Pour la 1er partie qui concernant l'analyse je suis entièrement d'accord !! Un seul chose a ajouté est le fait qu'au final tu peux jouer pendant 10 ans avec le même JDr du fait de la rejouabilité infini de se support. Donc le marché ne se renouvelle pas tant que çà en dehors de sortie vraiment original.
Rien que ce Week end j'etait a une convention ou j'ai joué a Cthulhu "Delta Green" sa rajeunie pas ^^
Qui se développe peu ou plus... je mets un petit bémol, cela relève davantage d'un ressentie perso et de pas mal de gens pas avec qui je discute ainsi que de ce qu'on peut voir sur des conventions et des initiations qu'on fait mais pas mal de nouveau font leurs "apparitions" ou d'ancien faisant leur retour...
On m'a fait la remarque aussi qu'il y a de nouveau pas mal de Mag' sur le JDr en ce moment, et on parle même de la relance de Casus Belli.
Sinon sur le JDp (ou le jdr d'ailleurs), je suis d'accord avec Groddur sur le coté "déja vu" vingt fois
Pour mon expérience personnelle, je suis totalement atypique.

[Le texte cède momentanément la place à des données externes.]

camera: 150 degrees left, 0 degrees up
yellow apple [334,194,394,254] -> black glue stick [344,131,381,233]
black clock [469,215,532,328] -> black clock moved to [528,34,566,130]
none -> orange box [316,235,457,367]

J’ai financé entièrement mon projet, trouvé une petite maison d’édition, choisi mon distributeur. A partir de là, le travail le plus difficile est de se faire connaître, et surtout de trouver le public qui correspond au jeu surtout quand on sait qu’il existe.

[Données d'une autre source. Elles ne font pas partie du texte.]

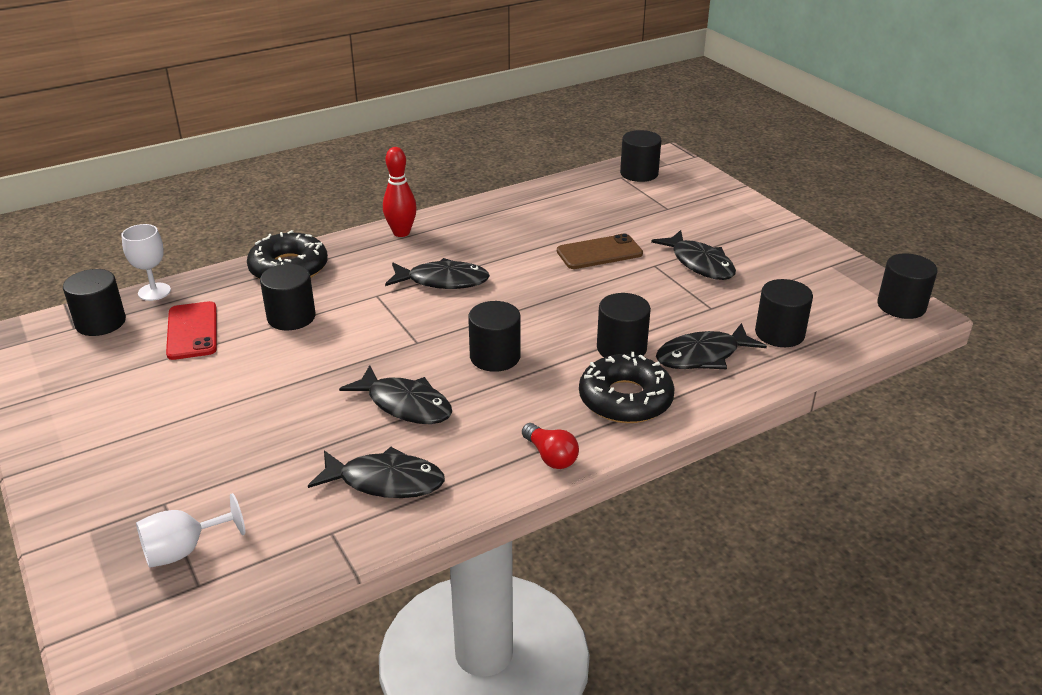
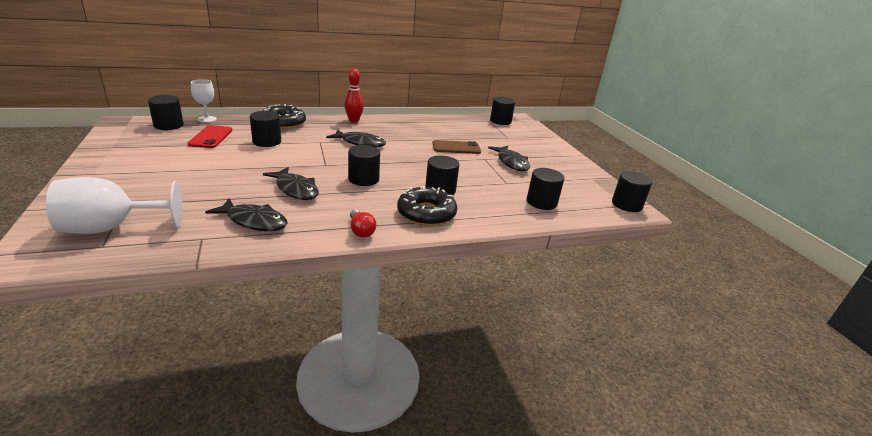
camera: 10 degrees right, 5 degrees down
white goblet [136,493,245,568] -> white goblet [46,177,182,234], size x1.72
black fish [656,323,767,369] -> none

La publicité ou le buzz autour du jeu sera le meilleur moyen de le faire connaître seulement s’il n’est pas noyé dans la masse des sorties. En tout cas, je n’en vis pas, j’essaye juste de récupérer mes billes de départ et de me faire plaisir.
L’avantage aussi dans cette démarche, c’est que l’éditeur ne risque pas de se casser la gueule.
Financer son projet, je pense que cette démarche est intéressante pour un auteur qui aurait les moyens de le faire. A condition bien sur de ne pas espérer en vivre tout du moins au début.